Na penúltima sessão do julgamento, a juíza Sofia Claudino recuperou o auto da polícia que descreve Francisco Pedro como “promotor” da acção. “É uma conotação jurídica, não é bem uma forma espontânea”, disse a juíza. “Isso fui eu que disse”, confirmou o agente. Em tribunal, o advogado de defesa, Sérgio Figueiredo, alertou para o facto de a declaração de Francisco ter sido obtida “antes de lhe serem lidos e atribuídos os direitos, nomeadamente o direito ao silêncio”. A juíza confrontou Paulo Santos com a possibilidade de a sua interpretação ter sido excessiva. “Poderia ser o responsável ou poderia ser só a pessoa corajosa, eloquente, que assumiu uma responsabilidade”, ressalvou a juíza Sofia Claudino na altura.

Em comunicado, a campanha Aterra reafirmou esta quinta-feira a sua convicção de que o processo contra Francisco Pedro teve como objectivo “intimidar quem age perante o ecocídio em curso”. No banco dos réus, defendem, deveriam sentar-se “o Governo e a concessionária dos Aeroportos de Portugal, a multinacional Vinci, que devem ser julgadas por ameaçarem o equilíbrio climático e os ecossistemas de todos nós em nome do lucro de alguns”.

Neste momento há quatro consórcios na corrida à análise do novo aeroporto de Lisboa.

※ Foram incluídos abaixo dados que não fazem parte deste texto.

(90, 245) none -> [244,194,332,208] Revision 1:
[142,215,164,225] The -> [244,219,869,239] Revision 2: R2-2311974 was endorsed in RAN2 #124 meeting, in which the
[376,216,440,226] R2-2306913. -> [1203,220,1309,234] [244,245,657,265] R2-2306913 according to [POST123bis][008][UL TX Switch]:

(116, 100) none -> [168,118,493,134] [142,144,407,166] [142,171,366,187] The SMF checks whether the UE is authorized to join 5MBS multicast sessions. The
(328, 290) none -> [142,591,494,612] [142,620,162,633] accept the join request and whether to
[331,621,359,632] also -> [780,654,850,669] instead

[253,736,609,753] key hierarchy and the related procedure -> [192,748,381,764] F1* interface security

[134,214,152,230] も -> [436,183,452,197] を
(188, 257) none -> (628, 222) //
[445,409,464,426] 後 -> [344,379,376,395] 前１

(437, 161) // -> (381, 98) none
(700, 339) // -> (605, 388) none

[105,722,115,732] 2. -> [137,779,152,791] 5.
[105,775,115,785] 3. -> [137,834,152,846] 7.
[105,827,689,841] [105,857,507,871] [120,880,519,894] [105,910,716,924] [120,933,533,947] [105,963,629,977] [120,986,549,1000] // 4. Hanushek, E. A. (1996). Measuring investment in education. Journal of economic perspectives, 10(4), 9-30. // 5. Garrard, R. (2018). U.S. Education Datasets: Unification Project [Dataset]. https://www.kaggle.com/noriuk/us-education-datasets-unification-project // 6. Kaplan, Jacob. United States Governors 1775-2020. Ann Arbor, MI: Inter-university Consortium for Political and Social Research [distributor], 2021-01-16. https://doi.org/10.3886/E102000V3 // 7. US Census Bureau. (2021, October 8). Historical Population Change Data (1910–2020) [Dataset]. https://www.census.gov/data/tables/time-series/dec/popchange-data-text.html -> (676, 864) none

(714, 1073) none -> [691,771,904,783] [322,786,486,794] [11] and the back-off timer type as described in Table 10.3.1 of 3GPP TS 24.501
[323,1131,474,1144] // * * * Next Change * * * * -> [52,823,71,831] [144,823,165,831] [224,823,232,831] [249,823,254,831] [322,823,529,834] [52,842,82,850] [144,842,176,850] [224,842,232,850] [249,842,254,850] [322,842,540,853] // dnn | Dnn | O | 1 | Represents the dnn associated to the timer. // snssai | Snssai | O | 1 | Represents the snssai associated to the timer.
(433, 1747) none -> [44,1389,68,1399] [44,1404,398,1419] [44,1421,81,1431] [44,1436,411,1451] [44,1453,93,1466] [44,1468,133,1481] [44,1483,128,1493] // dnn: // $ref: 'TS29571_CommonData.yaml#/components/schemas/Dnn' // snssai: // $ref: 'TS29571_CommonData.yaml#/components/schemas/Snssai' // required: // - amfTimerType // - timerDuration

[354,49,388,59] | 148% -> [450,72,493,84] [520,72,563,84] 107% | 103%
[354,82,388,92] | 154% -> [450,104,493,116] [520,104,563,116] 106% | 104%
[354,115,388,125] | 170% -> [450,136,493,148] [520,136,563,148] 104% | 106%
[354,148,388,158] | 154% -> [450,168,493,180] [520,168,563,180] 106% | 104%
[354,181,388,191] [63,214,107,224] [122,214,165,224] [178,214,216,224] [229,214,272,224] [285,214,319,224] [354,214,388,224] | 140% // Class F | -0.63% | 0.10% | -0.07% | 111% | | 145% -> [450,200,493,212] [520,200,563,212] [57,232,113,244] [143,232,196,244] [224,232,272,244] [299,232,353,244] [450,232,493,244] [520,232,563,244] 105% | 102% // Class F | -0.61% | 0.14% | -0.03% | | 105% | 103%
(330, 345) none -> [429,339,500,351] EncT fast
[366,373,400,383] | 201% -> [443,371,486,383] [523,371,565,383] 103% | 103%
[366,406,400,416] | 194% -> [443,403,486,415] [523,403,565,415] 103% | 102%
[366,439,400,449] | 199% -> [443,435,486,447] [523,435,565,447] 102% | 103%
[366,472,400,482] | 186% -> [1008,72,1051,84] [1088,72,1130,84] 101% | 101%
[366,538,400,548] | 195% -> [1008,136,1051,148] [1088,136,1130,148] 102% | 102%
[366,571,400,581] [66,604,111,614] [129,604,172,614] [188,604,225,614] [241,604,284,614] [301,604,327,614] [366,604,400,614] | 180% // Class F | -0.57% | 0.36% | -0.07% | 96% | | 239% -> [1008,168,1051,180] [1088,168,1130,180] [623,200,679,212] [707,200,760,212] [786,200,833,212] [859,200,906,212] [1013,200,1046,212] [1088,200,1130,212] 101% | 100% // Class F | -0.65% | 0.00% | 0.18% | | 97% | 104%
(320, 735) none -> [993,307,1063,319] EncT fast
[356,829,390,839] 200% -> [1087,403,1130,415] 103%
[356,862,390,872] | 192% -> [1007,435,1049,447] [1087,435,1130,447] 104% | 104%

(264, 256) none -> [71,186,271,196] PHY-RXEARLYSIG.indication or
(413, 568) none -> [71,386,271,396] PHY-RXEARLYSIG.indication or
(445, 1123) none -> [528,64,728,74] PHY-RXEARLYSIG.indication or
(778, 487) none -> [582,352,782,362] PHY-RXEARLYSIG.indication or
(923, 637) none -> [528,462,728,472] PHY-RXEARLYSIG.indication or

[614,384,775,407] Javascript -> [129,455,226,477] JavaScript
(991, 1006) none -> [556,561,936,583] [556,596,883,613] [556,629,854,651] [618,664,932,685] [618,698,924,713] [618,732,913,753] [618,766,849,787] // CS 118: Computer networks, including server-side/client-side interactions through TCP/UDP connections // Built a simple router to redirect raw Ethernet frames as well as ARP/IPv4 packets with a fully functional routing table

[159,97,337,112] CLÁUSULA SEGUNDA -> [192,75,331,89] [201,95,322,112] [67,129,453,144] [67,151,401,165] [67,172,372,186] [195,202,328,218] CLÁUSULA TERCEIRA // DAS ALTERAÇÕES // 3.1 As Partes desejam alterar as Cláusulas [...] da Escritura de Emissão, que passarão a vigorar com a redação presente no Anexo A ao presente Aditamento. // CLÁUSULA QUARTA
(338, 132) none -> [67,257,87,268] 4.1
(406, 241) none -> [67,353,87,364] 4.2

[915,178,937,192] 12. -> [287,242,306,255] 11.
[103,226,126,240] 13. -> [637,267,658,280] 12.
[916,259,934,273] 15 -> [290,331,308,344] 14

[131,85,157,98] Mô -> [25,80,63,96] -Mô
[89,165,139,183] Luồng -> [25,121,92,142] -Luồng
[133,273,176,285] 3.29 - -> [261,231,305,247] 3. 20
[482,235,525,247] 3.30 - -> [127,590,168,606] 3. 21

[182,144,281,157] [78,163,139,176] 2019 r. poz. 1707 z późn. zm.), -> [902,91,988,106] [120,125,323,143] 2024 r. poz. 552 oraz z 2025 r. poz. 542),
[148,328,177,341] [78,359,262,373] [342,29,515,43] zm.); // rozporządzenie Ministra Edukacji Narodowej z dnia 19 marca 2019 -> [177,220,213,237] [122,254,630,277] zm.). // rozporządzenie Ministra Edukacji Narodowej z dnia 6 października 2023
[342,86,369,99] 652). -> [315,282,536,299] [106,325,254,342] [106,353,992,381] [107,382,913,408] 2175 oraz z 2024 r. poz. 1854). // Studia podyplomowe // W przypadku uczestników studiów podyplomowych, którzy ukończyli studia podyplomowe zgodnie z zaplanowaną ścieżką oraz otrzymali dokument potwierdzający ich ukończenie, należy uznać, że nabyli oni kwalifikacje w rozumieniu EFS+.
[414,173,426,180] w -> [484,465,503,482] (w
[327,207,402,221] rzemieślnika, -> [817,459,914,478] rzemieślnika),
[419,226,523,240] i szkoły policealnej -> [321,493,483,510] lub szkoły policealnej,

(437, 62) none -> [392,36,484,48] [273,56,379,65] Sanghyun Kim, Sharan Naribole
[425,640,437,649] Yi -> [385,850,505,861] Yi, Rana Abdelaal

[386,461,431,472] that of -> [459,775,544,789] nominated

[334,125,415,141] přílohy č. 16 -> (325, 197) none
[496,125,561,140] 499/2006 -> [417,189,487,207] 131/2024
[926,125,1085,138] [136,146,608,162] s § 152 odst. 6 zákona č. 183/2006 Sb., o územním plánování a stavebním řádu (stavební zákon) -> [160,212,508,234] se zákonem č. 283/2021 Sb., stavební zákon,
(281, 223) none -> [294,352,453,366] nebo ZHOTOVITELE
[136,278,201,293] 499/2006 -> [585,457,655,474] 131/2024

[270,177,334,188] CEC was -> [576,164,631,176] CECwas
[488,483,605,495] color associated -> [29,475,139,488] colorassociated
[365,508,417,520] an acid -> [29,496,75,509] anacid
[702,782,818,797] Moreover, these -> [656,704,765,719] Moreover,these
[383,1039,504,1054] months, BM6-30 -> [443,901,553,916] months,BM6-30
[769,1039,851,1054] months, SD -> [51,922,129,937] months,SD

O Aeroporto do Montijo obteve declaração de impacto ambiental condicionada em Janeiro de 2020. Porém, no início de Março de 2021, a Autoridade Nacional da Aviação Civil (ANAC) indeferiu liminarmente o pedido da ANA – Aeroportos de Portugal de apreciação prévia de viabilidade para a construção daquela infra-estrutura, por não ter obtido um parecer favorável de todas as câmaras municipais dos concelhos potencialmente afectados.

Na sequência da decisão da ANAC, o Governo tomou a decisão de promover uma avaliação ambiental estratégica que fará um estudo comparado de três soluções.